0

Is there a way to implement dimension reduction using pyspark? I have a dataframe and loaded into pyspark.

FILENAME = "test.csv"
spark = SparkSession.builder.appName('Test')  \
    .getOrCreate()

spark_df = spark.read.csv(FILENAME, header=True)
# Load the embeddings from the spark_df
embedded_df_columns = spark_df.columns[5:]
embedded_df = spark_df.select(embedded_df_columns)

I dont seem to find the right pyspark.ml.features for tsne. All I get was for pca. Can anyone help please

  • If pyspark is not a hard requirement, it may be worthwhile trying cuml, which has a t-SNE implementation. It’s optimized for GPU and, depending on your dataset, compute resources, and use case, could offer exactly what you need. – Yang Wu Jan 17 '23 at 12:45
  • In my experience, I've found myself memory-constrained when trying to scale TSNE. Whether the original poster was interested in using Spark because they were CPU-limited or memory-limited will determine whether GPU acceleration is what they need. I tend to find that when using larger and larger datasets, I need to up the perplexity to get comparably good results, so your memory requirement scales worse than linearly with data size. I came across this thread precisely because I'm searching for a Spark implementation or some other solution to my memory problem. – gazza89 Mar 30 '23 at 12:48

0 Answers0

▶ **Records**

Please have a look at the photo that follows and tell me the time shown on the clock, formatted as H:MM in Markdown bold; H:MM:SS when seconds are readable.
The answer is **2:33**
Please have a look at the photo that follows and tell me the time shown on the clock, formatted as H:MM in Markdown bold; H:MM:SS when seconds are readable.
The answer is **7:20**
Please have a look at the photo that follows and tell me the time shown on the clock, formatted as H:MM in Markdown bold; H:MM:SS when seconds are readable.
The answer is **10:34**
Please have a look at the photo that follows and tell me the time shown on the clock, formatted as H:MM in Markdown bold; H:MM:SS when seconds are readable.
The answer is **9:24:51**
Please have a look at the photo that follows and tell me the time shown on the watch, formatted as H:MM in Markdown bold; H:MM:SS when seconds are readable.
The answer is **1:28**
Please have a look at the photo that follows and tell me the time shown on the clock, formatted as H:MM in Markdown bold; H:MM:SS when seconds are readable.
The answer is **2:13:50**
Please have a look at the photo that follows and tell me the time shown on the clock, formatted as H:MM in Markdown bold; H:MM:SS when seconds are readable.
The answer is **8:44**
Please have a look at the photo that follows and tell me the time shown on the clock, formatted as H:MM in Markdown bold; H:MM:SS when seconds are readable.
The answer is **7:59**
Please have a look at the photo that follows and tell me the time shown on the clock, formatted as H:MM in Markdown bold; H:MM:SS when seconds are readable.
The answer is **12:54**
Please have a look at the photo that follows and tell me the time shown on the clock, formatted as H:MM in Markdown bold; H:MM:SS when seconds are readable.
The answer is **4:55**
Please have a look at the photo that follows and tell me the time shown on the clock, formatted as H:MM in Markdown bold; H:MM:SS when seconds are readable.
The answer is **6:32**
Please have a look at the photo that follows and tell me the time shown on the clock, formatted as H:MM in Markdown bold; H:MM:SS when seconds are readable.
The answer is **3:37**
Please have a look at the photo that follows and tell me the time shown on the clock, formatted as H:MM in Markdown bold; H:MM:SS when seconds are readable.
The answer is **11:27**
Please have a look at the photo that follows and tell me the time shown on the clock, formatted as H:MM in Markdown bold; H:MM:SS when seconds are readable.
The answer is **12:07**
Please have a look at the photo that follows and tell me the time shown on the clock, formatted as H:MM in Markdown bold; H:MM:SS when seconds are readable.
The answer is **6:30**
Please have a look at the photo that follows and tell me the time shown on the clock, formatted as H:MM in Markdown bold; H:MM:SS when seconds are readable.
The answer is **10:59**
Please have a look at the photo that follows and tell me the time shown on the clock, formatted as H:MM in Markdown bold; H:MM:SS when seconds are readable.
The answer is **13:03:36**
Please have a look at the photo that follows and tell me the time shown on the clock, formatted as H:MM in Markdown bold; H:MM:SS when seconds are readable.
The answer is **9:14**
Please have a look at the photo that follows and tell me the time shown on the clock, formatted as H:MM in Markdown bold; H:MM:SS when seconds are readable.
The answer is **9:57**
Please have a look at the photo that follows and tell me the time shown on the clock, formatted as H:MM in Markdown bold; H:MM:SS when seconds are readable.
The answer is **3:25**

▶ **What is asked**
1. Copy the part of the thread that starts at "Is there a way" and ends at "spark_df = spark.read.csv(FILENAME, header=True)".
2. Summarize the thread in two sentences.
Draw only on the thread for every response.

▶ **Full answers**
1.
Is there a way to implement dimension reduction using pyspark? I have a dataframe and loaded into pyspark.

FILENAME = "test.csv"
spark = SparkSession.builder.appName('Test')  \
    .getOrCreate()

spark_df = spark.read.csv(FILENAME, header=True)

2. A user asks whether dimension reduction can be done in PySpark on a dataframe loaded from a CSV file, noting that the pyspark.ml features turned up PCA but not t-SNE. One comment suggests cuml, a GPU-optimized library with a t-SNE implementation, while another reports running into memory limits when scaling t-SNE and still searching for a Spark implementation or another solution.